Can you write out the part of the items that opens with the line containing "Library reference" and closes with the line containing "Copyrights and Trademarks", changing "Mobile applications" to "Mobile apps" and leaving everything else as it is?

» **Exercise input**
• • • • •

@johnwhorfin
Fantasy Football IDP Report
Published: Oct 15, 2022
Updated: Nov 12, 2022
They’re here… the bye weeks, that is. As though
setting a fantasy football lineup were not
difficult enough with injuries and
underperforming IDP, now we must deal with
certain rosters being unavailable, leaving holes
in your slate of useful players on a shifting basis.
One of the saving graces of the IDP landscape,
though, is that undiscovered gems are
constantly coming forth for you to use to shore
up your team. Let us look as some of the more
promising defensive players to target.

• • • • •

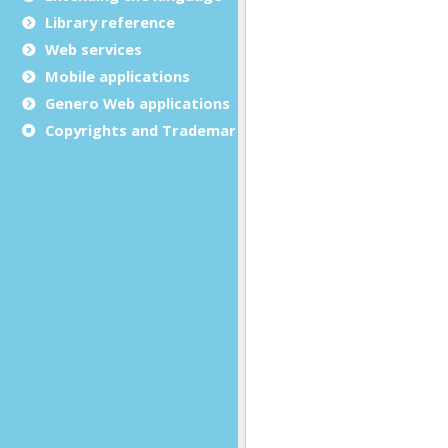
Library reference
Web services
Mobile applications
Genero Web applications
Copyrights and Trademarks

• • • • •

» **Result of this task**
Library reference
Web services
Mobile apps
Genero Web applications
Copyrights and Trademarks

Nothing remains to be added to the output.